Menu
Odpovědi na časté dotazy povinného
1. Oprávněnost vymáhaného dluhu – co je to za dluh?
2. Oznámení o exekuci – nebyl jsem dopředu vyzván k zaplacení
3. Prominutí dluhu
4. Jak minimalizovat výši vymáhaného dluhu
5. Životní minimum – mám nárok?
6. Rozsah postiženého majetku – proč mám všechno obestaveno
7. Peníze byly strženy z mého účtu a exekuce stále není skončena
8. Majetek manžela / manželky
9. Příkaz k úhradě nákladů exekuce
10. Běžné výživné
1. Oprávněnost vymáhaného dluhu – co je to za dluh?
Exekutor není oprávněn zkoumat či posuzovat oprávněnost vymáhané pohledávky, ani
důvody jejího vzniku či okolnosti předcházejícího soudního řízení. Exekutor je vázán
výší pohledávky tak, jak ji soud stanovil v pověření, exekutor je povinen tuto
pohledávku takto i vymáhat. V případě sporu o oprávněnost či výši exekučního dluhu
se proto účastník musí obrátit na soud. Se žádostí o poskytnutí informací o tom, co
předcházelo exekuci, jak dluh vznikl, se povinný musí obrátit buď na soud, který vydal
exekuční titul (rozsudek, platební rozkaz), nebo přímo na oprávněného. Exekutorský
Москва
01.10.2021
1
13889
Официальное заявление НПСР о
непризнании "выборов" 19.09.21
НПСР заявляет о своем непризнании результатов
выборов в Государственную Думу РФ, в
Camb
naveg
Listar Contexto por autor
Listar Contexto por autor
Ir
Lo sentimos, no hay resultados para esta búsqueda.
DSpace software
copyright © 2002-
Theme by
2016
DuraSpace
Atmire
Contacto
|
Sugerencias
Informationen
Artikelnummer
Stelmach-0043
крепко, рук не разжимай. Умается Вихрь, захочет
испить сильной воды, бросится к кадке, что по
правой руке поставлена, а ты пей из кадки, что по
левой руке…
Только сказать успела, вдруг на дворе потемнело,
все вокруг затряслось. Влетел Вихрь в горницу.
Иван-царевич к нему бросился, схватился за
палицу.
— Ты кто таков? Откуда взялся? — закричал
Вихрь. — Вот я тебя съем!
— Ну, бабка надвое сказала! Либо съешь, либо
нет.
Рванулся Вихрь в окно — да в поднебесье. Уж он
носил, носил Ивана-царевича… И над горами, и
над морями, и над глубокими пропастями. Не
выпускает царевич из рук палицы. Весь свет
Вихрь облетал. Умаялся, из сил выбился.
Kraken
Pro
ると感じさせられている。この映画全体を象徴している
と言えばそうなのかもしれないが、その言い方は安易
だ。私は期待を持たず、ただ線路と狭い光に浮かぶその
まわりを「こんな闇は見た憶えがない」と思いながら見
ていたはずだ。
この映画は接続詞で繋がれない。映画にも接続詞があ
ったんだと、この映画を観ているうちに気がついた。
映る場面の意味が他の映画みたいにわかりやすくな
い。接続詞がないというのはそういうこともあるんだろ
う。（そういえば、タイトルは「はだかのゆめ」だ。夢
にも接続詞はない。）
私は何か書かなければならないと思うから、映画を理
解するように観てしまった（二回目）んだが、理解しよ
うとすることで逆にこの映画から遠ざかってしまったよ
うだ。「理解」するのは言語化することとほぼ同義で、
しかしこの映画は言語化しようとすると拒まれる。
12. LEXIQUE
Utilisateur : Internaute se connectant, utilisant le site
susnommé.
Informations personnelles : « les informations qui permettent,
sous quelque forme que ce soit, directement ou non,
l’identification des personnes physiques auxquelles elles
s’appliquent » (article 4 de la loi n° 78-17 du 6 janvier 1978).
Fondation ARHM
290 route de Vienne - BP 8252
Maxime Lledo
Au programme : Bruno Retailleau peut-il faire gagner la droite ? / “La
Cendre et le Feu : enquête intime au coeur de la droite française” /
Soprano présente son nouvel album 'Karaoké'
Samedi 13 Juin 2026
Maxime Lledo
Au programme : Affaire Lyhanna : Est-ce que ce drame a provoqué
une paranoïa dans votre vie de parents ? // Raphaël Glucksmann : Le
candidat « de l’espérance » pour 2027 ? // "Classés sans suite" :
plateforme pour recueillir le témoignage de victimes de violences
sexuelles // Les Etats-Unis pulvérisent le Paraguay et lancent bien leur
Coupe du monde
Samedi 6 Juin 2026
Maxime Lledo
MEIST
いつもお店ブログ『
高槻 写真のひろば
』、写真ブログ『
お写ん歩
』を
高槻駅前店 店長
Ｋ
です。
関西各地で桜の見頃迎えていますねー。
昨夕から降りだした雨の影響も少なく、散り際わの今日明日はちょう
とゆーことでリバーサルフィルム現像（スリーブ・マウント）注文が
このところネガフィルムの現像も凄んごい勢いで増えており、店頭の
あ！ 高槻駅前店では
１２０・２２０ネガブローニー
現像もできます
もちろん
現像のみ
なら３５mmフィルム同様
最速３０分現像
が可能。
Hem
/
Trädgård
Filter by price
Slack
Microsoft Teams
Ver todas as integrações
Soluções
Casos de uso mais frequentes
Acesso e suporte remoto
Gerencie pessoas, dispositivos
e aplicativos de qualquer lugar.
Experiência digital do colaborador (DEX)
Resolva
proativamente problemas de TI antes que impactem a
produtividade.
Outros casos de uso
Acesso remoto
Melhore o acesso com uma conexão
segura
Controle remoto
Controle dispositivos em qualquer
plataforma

******

→ ACTIVITY
Which lines of the listing include the string "руке"? Pull them out.

→ SOLUTION TO THIS EXERCISE
правой руке поставлена, а ты пей из кадки, что по
левой руке…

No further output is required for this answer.